-- START DATA FOR PROCESSING --
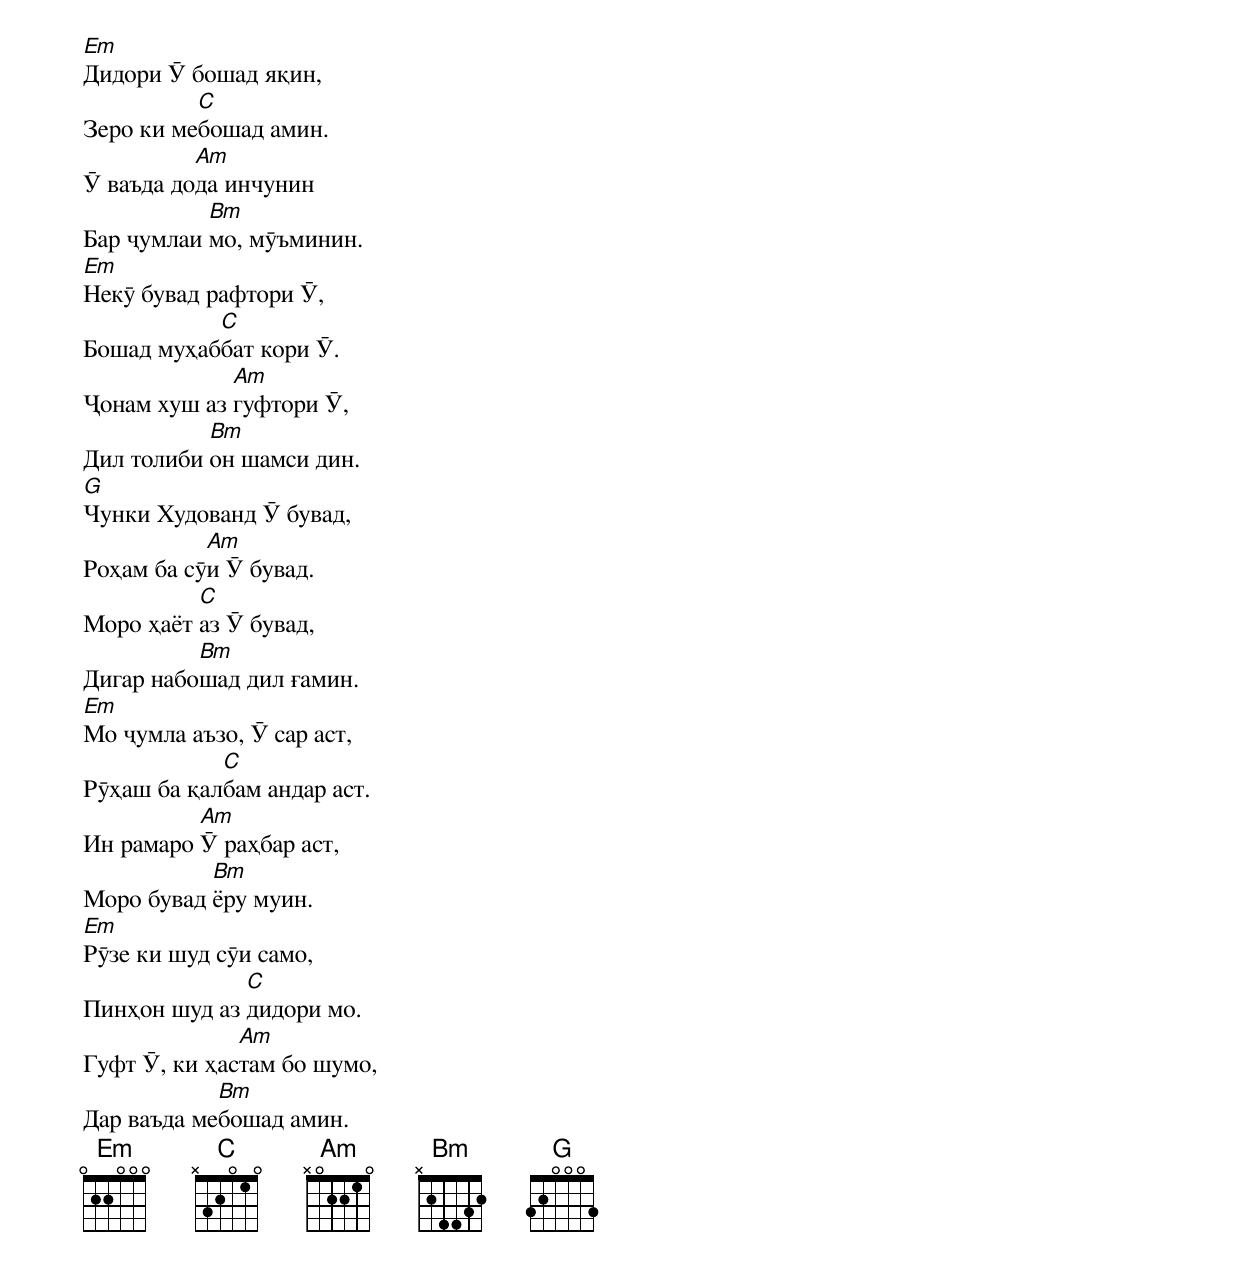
[Em]Дидори Ӯ бошад яқин,
Зеро ки ме[C]бошад амин.
Ӯ ваъда до[Am]да инчунин
Бар ҷумлаи [Bm]мо, мӯъминин.
[Em]Некӯ бувад рафтори Ӯ,
Бошад муҳаб[C]бат кори Ӯ.
Ҷонам хуш аз [Am]гуфтори Ӯ,
Дил толиби [Bm]он шамси дин.
[G]Чунки Худованд Ӯ бувад,
Роҳам ба сӯ[Am]и Ӯ бувад.
Моро ҳаёт [C]аз Ӯ бувад,
Дигар набо[Bm]шад дил ғамин.
[Em]Мо ҷумла аъзо, Ӯ сар аст,
Рӯҳаш ба қал[C]бам андар аст.
Ин рамаро [Am]Ӯ раҳбар аст,
Моро бувад [Bm]ёру муин.
[Em]Рӯзе ки шуд сӯи само,
Пинҳон шуд аз [C]дидори мо.
Гуфт Ӯ, ки ҳас[Am]там бо шумо,
Дар ваъда ме[Bm]бошад амин.
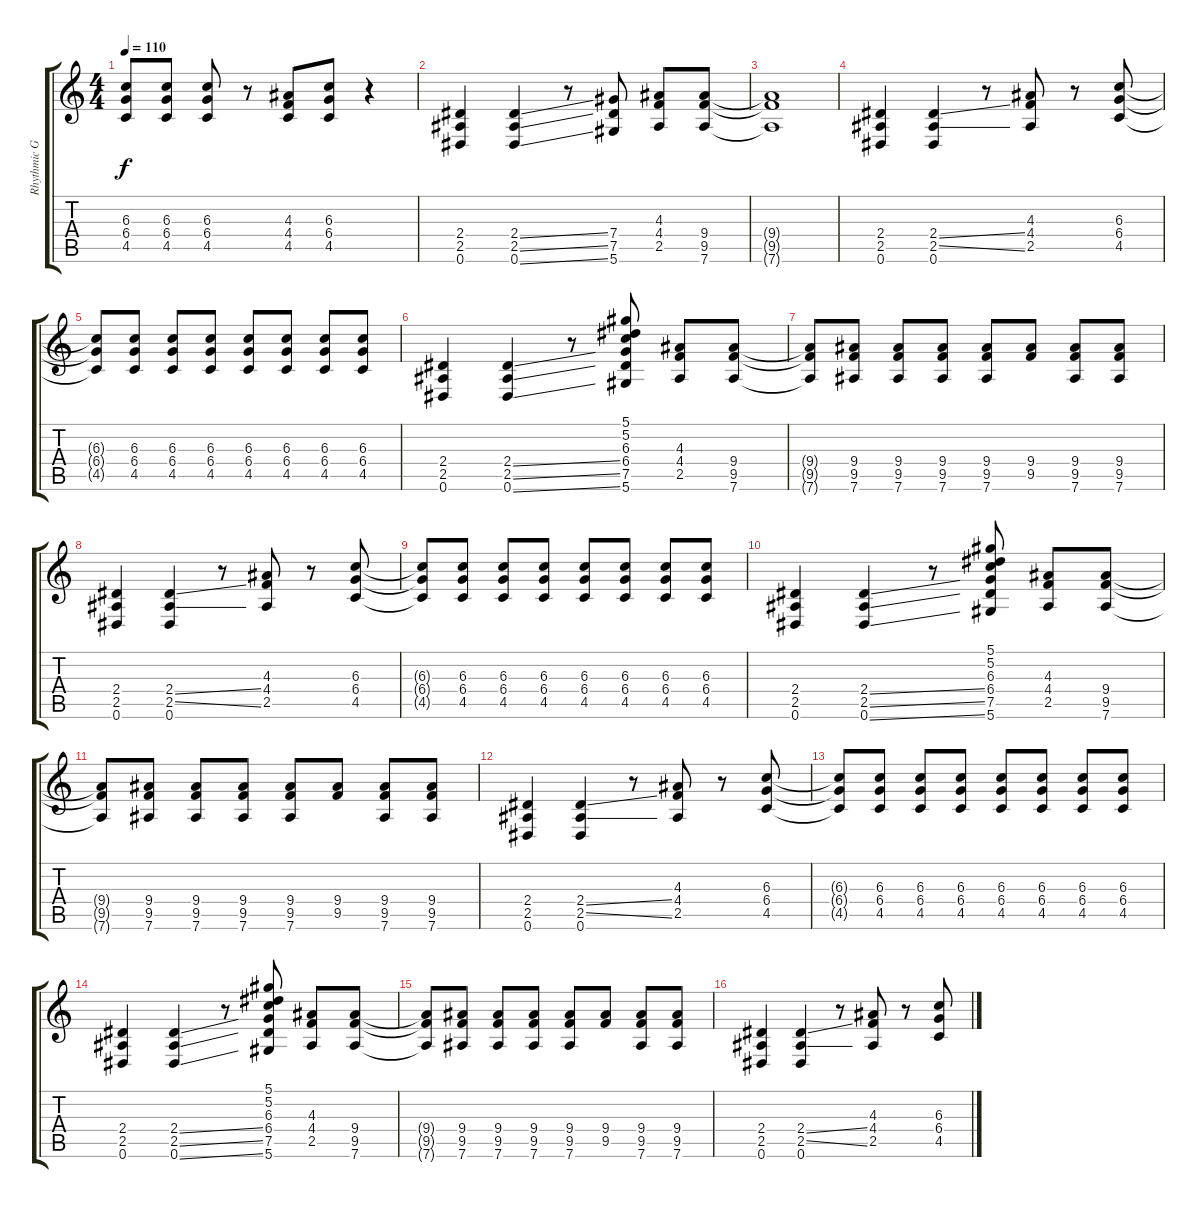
-- END DATA FOR PROCESSING --
*TASK INSTRUCTIONS*.
Reproduce the material above line for line with its chords in place, leaving out the pictures.

*RESPONSE TO THE TASK*.
[Em]Дидори Ӯ бошад яқин,
Зеро ки ме[C]бошад амин.
Ӯ ваъда до[Am]да инчунин
Бар ҷумлаи [Bm]мо, мӯъминин.
[Em]Некӯ бувад рафтори Ӯ,
Бошад муҳаб[C]бат кори Ӯ.
Ҷонам хуш аз [Am]гуфтори Ӯ,
Дил толиби [Bm]он шамси дин.
[G]Чунки Худованд Ӯ бувад,
Роҳам ба сӯ[Am]и Ӯ бувад.
Моро ҳаёт [C]аз Ӯ бувад,
Дигар набо[Bm]шад дил ғамин.
[Em]Мо ҷумла аъзо, Ӯ сар аст,
Рӯҳаш ба қал[C]бам андар аст.
Ин рамаро [Am]Ӯ раҳбар аст,
Моро бувад [Bm]ёру муин.
[Em]Рӯзе ки шуд сӯи само,
Пинҳон шуд аз [C]дидори мо.
Гуфт Ӯ, ки ҳас[Am]там бо шумо,
Дар ваъда ме[Bm]бошад амин.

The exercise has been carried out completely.